How to use Lucene DocValues

Lucene's main data structure is inverted index, a big hashmap use the term as the key and document list as the value. It's very good at searching by terms.

But it's not so good for other tasks, like sorting, faceting or highlighting. As of Lucene 4.0, a new structure was introduced, the DocValues.

For example, our sorting code example uses DocValue field to sort the results: How to sort Lucene search results

The idea is uninvert the inverted index. This is exactly what the term vector do. Any performance problem can be solved by another inverting in Lucene, that is what Lucene is all about.

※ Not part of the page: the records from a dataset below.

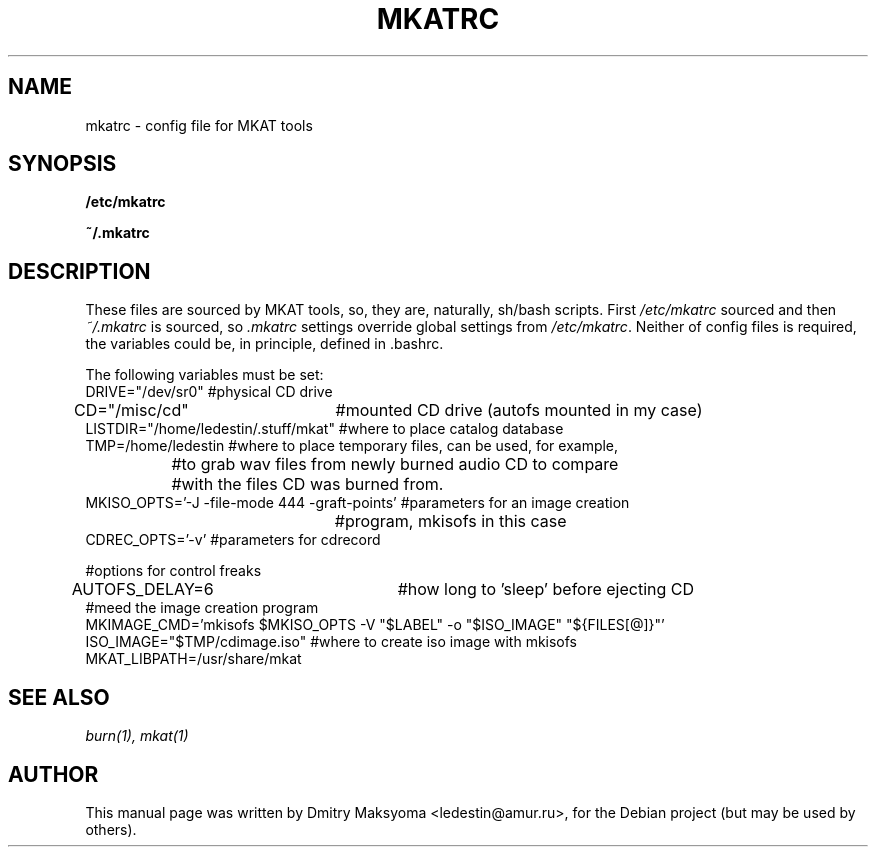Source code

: .\"                                      Hey, EMACS: -*- nroff -*-
.\" First parameter, NAME, should be all caps
.\" Second parameter, SECTION, should be 1-8, maybe w/ subsection
.\" other parameters are allowed: see man(7), man(1)
.TH MKATRC 1 "May 30, 2004"
.\" Please adjust this date whenever revising the manpage.
.\"
.\" Some roff macros, for reference:
.\" .nh        disable hyphenation
.\" .hy        enable hyphenation
.\" .ad l      left justify
.\" .ad b      justify to both left and right margins
.\" .nf        disable filling
.\" .fi        enable filling
.\" .br        insert line break
.\" .sp <n>    insert n+1 empty lines
.\" for manpage-specific macros, see man(7)
.SH NAME
mkatrc \- config file for MKAT tools

.SH SYNOPSIS
\fB/etc/mkatrc\fR
.P
\fB~/.mkatrc\fR

.SH DESCRIPTION
These files are sourced by MKAT tools, so, they are, naturally,
sh/bash scripts. First \fI/etc/mkatrc\fR sourced and then
\fI~/.mkatrc\fR is sourced, so \fI.mkatrc\fR settings override global 
settings from \fI/etc/mkatrc\fR.
Neither of config files is required, the variables could be, in principle,
defined in .bashrc.

.nf
The following variables must be set:
DRIVE="/dev/sr0" #physical CD drive
CD="/misc/cd"	 #mounted CD drive (autofs mounted in my case)
LISTDIR="/home/ledestin/.stuff/mkat" #where to place catalog database
TMP=/home/ledestin #where to place temporary files, can be used, for example,
		   #to grab wav files from newly burned audio CD to compare
		   #with the files CD was burned from.
MKISO_OPTS='-J -file-mode 444 -graft-points' #parameters for an image creation
					     #program, mkisofs in this case
CDREC_OPTS='-v' #parameters for cdrecord

#options for control freaks
AUTOFS_DELAY=6		     #how long to 'sleep' before ejecting CD
#meed the image creation program
MKIMAGE_CMD='mkisofs $MKISO_OPTS -V "$LABEL" -o "$ISO_IMAGE" "${FILES[@]}"'
ISO_IMAGE="$TMP/cdimage.iso" #where to create iso image with mkisofs
MKAT_LIBPATH=/usr/share/mkat
.fi

.SH SEE ALSO
\fIburn(1), mkat(1)\fR

.SH AUTHOR
This manual page was written by Dmitry Maksyoma <ledestin@amur.ru>,
for the Debian project (but may be used by others).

Searching is about find document ids with given terms, other tasks are inverse, given document ids to find the values contained in the document. Inverted index and stored field are not good at that in its nature. Because the data is stored sparsely.

When we are only interesting in a column, this data format is very inefficient. The solution is column based data structure, store the all the data of a field in a compact column. Data are stored continuously, combined with the operating system mapped files, read out all data from a column is very efficient. Actually, even you only read one field of a record, you may already read the surrounding field of the same attribute into the memory. When you perform aggregation queries like max,avg, column database can be very fast.

Column databases are usually used in data analytics, business intelligence, data mining, reporting and OLAP systems.

For example, sorting, when all the matched documents are found, Lucene need to get a value of a field of each of them, usually not analyzed, single term field and sort them. The document set can be very large. And retrieve value from index is expensive, involves a lot of disk seeks.

Sorting itself may very fast, but load all these data from disk is slow.

The solution is uninvert, build another index from document id to value, document id becomes term, and the single not analyzed field which used to be the term now becomes document.

In this sense, it is indeed uninverted, but doesn't necessarily has to be the same as Lucene invert index for search. Each document id is pointed to exactly one value. Instead it uses columnar data structure introduced in databases like Cassandra.

Here is how to add a field that will be sorted

 
        doc.add(new SortedDocValuesField ("date", new BytesRef(date) ));
        doc.add(new StoredField("date", date));